При мягком свете больших свечей с колпачками идет игра в вист; склоненные над картами лысины блестят, как медали; кто-нибудь сообщает, что нового во Фросдорфе; игроки восхищаются неистощимым терпением изгнанников и призывают друг друга подражать им. Шепотом — тсс! тсс! — передают друг другу последний каламбур г-на де Барентена об императрице, мурлыкают песенку:
Но тут же, устрашенные собственной дерзостью, заговорщики по одному выходят на широкую и безлюдную улицу Варен и, пугаясь шума своих шагов в гулкой ее тишине, крадутся вдоль стен.

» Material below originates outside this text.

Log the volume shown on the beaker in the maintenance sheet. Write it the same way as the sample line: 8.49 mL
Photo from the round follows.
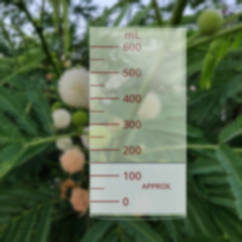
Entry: 150 mL
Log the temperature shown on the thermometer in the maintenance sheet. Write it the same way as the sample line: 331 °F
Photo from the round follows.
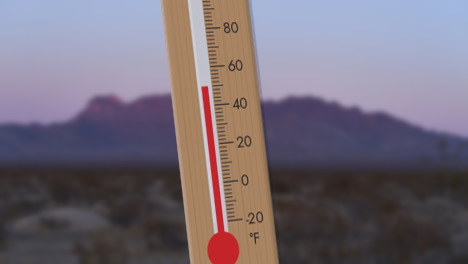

Элизе увидел ясно, что для этих призраков старой Франции он слишком юн и слишком деятелен. Да к тому же еще то было время торжества Империи, время, когда по бульварам, под окнами, из которых свешивались флаги, печатали шаг войска, возвращавшиеся из итальянских походов, а над ними реяли целые стаи победоносных орлов. Наш провинциал легко мог убедиться, что у жителей Королевского заповедника единомышленников не слишком много и что возвращение законного короля последует далеко не так скоро, как там предполагали. Роялизм Элизе от этого не поколебался, но действовать оказалось невозможно, и Элизе вознесся в умозрительную высь и ширь. Он задумал книгу, в которой ему хотелось выразить все, во что он верил, все, что он исповедовал, все, что ему не терпелось высказать и в чем он испытывал потребность убедить других, — высказать для того, чтобы покорить Париж. План у него был такой: жить уроками, и уроки он скоро нашел; писать книгу в промежутках между уроками, и вот на книгу потребовалось гораздо больше времени, чем на приискание заработка.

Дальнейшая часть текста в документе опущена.